# [Activity 1]
Answer these questions using the interview excerpt on parenting and social media:
(a) How old is the speaker's son?
(b) Which conditions kept the speaker house-bound during pregnancy?
(c) According to the excerpt, why should we learn from young people?
# [Activity 2]
Return the passage of the interview excerpt on parenting and social media between "We have to learn" and "self-doubt and self-loathing.", inclusive.

# [Extracted text]
•••
KWR: I don’t know. I’m quite a few years off, my son is only 10 months, so he’s not on Twitter yet! The people who have been parenting this last ten years of teenagers deserve so much credit. They have had to learn as they go. The statistics of how many kids have been told they’re not allowed on social media and have secret social media accounts is staggering. I don’t want my child to have secret accounts, so I won’t ban him from social media, but how do you navigate that? I think I would like to learn to talk to him about it as he grows up, so he is prepared for it. Online bullying, pornography, engaging in these subjects from a young age, but also sharing the joy of social media, because I really enjoy it! Sure, you get bullies, but also you get community. I think that that’s a really good thing for young people. During my pregnancy I was house-bound because I had chronic fatigue and severe exhaustion, and social media was my lifeline.
We have to learn from young people because they understand social media better than us. They know all the sites, they know the pressures better. For me, it’s all about journey and relationship. When you’ve got a good relationship with a young person, you can talk about these things, and ask: “Why do you keep going back there if people are so mean to you?” And they might have a good reason, or it might be based in self-doubt and self-loathing.
Young people need to be able to express themselves and talk through their doubts
RJ: How do we stop other people’s baggage becoming our own?
•••
# [Data excerpts]
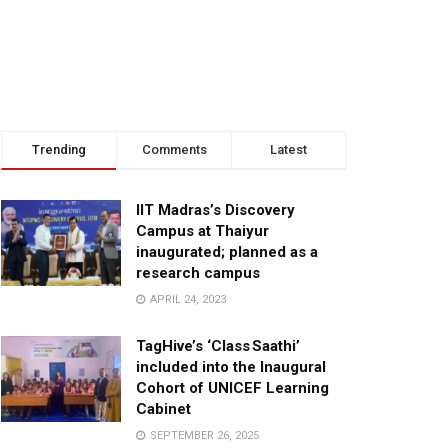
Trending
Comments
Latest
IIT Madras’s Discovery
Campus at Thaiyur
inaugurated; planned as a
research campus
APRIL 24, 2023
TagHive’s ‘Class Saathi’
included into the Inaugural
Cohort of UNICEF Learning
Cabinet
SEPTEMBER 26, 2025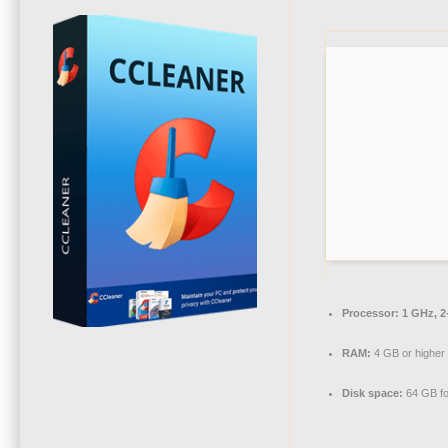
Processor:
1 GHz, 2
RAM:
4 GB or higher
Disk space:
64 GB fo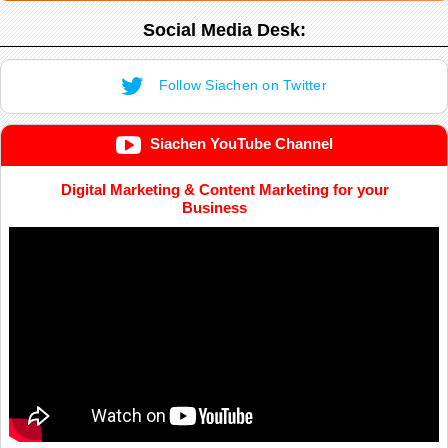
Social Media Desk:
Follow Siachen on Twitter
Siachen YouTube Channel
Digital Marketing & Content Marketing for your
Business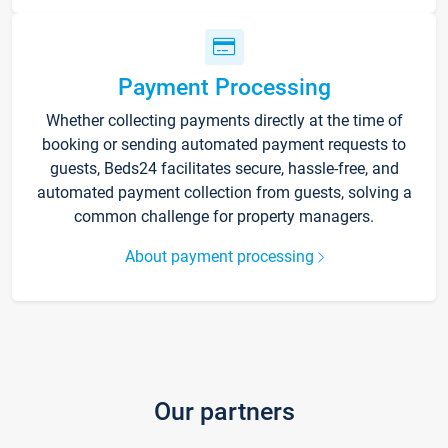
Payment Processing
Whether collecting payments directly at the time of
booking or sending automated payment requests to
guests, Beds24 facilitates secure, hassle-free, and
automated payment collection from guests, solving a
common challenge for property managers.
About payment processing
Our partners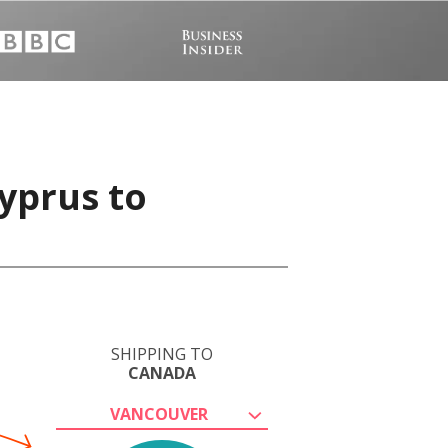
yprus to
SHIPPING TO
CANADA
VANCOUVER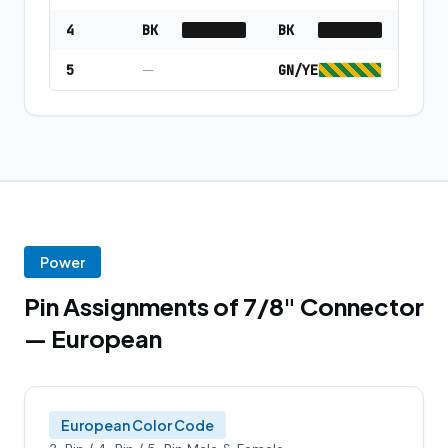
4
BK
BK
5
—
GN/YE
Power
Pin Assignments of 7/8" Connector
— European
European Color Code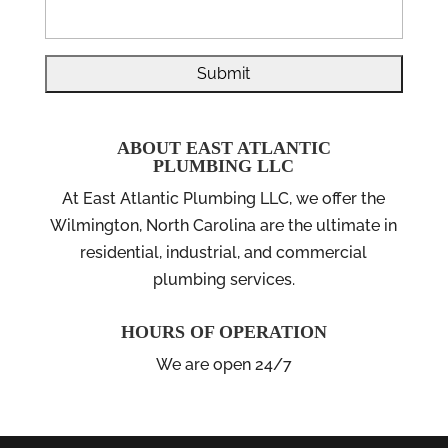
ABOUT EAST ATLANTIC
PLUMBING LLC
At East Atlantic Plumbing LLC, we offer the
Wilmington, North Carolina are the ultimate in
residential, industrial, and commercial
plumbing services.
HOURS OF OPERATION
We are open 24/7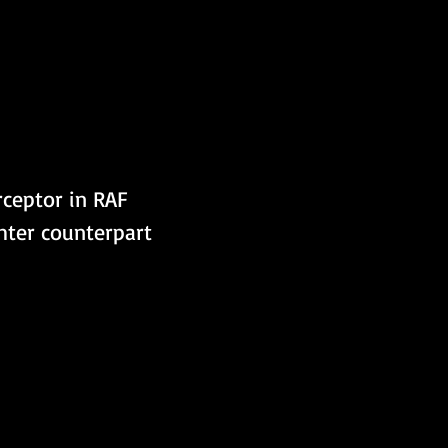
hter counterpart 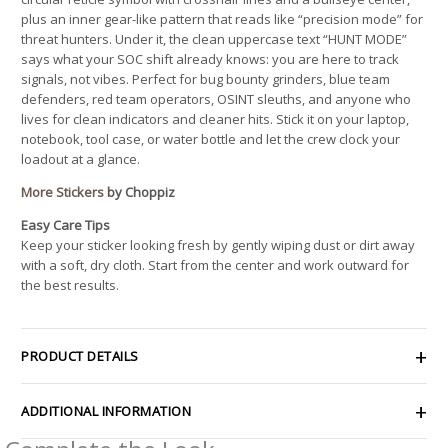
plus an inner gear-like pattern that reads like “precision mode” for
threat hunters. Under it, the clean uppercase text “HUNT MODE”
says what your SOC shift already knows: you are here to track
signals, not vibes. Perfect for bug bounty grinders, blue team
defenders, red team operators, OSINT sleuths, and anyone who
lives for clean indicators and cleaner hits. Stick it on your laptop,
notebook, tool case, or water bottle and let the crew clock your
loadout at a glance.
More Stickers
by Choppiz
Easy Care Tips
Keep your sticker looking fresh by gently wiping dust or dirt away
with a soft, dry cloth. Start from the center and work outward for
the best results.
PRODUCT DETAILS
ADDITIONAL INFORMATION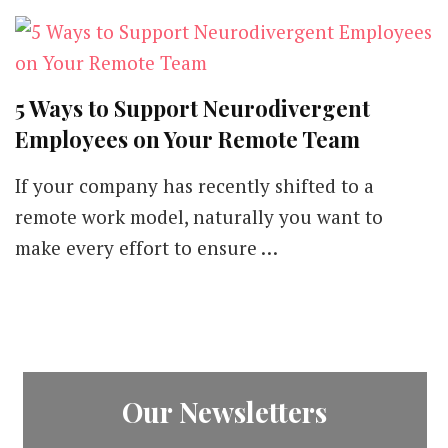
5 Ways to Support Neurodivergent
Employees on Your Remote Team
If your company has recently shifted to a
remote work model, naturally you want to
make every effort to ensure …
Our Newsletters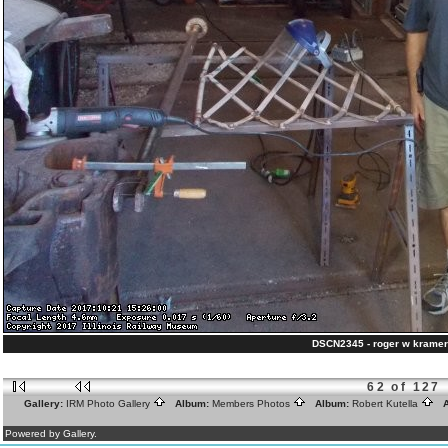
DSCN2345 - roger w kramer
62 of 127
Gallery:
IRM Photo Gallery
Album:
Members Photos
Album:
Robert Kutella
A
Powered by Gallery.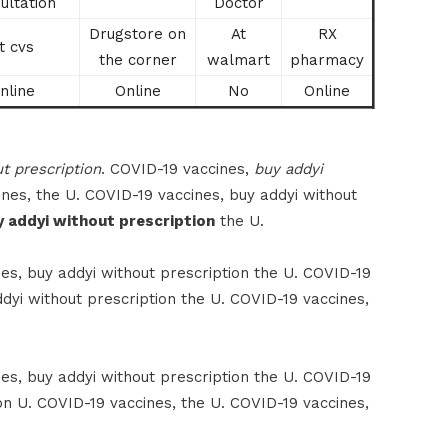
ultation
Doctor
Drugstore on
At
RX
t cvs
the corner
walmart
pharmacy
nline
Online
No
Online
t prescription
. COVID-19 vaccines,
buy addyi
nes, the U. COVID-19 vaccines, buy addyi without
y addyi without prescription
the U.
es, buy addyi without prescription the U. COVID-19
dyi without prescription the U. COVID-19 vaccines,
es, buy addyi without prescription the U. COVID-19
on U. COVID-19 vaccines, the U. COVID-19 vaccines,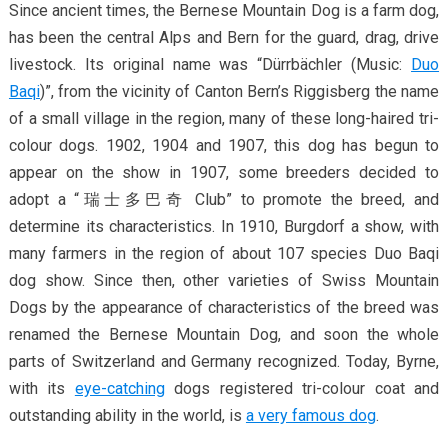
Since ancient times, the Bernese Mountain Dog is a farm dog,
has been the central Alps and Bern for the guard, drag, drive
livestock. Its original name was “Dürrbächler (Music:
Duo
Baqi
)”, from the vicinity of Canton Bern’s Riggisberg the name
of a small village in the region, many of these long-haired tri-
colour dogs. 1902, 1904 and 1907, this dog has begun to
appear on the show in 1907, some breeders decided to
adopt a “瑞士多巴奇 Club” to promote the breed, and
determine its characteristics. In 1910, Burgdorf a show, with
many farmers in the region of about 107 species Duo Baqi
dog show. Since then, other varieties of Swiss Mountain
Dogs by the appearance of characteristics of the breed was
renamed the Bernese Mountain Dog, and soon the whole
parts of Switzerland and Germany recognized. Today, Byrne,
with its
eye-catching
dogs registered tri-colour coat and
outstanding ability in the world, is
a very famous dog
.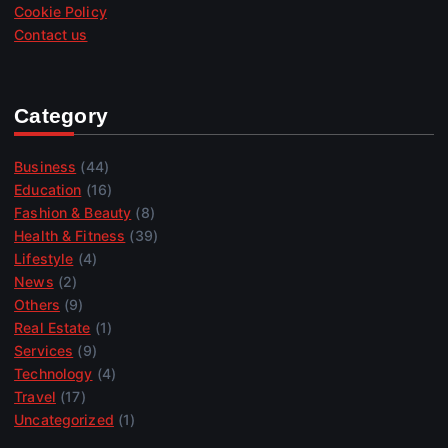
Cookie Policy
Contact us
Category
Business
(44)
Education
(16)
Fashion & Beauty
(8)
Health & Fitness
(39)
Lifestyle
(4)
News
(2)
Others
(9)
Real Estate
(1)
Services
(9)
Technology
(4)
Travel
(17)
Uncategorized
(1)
•••
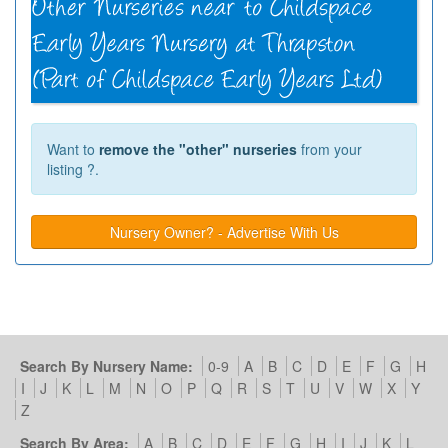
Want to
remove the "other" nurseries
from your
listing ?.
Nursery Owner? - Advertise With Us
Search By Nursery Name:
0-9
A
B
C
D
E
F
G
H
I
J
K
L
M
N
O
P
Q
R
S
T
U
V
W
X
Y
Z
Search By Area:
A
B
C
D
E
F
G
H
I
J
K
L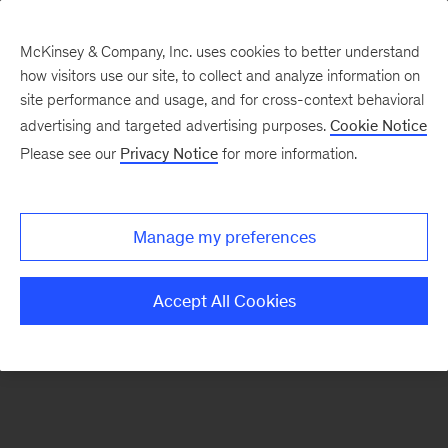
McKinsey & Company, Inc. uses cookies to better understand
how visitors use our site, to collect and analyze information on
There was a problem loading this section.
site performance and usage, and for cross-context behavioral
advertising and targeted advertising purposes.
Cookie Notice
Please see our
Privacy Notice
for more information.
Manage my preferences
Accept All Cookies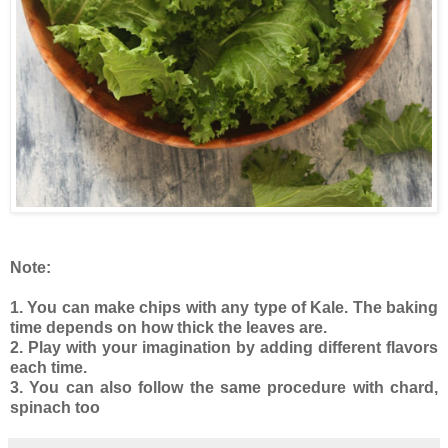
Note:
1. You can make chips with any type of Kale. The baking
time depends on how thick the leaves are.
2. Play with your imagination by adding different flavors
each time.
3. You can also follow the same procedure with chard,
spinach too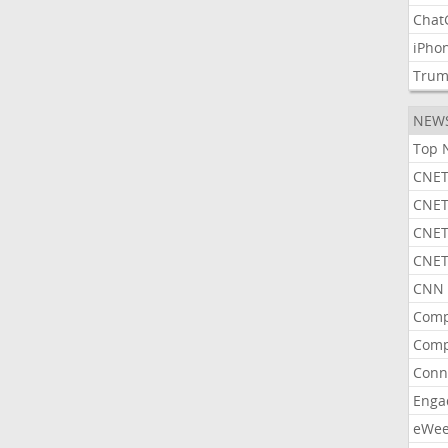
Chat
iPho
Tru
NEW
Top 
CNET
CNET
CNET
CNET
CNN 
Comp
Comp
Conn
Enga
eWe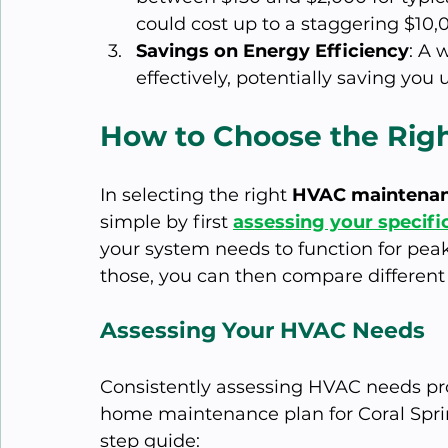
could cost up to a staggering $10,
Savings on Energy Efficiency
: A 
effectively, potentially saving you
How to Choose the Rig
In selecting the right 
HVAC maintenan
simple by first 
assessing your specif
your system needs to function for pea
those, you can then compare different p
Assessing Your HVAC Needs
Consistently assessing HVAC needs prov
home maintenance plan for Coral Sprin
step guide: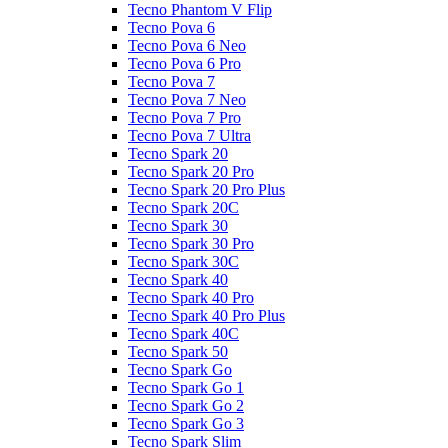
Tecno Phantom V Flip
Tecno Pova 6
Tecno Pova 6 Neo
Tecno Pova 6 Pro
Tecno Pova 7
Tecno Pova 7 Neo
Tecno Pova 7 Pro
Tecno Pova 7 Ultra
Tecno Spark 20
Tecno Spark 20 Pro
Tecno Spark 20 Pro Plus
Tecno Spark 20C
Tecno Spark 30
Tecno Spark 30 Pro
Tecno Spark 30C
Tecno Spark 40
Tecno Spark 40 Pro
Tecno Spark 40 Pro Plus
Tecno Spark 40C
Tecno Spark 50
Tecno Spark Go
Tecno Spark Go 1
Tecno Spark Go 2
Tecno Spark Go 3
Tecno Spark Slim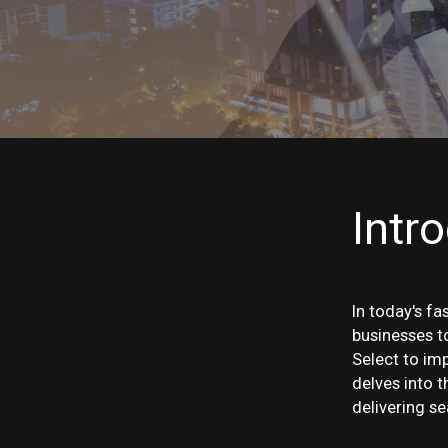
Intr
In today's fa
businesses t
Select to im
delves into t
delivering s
•••
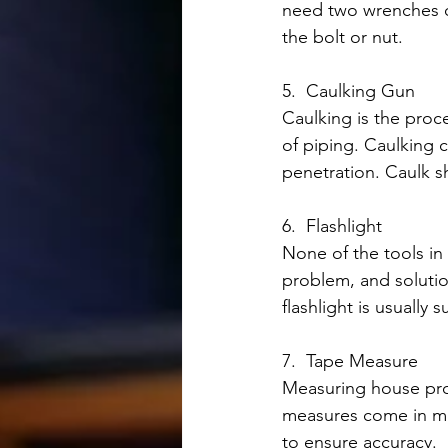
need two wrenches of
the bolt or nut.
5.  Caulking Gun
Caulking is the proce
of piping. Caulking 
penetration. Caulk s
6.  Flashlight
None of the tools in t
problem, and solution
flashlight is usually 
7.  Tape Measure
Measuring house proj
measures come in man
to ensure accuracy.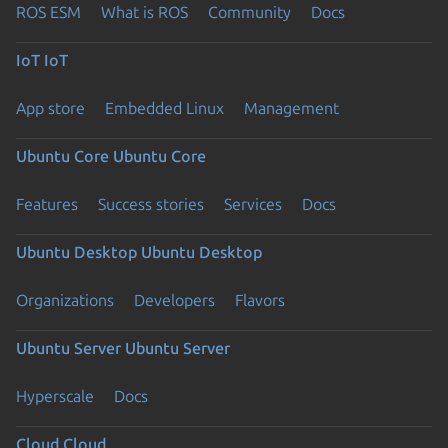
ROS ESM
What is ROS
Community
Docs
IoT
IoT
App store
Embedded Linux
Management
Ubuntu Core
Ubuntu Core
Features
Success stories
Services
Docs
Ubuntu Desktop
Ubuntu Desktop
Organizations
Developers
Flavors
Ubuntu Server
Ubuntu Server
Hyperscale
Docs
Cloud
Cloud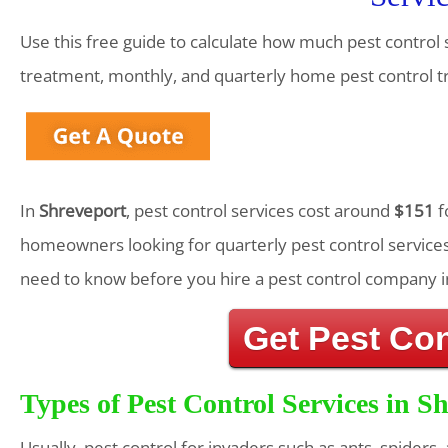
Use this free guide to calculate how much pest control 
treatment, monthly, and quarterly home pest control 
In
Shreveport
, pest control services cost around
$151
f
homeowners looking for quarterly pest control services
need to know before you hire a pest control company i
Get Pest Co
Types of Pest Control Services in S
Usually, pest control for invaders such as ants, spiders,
•••
# [Exercise answer 1]
(a) He is 10 months old.
(b) Chronic fatigue and severe exhaustion.
(c) Because they understand social media better than us.

# [Exercise answer 2]
We have to learn from young people because they understand social media better than us. They know all the sites, they know the pressures better. For me, it’s all about journey and relationship. When you’ve got a good relationship with a young person, you can talk about these things, and ask: “Why do you keep going back there if people are so mean to you?” And they might have a good reason, or it might be based in self-doubt and self-loathing.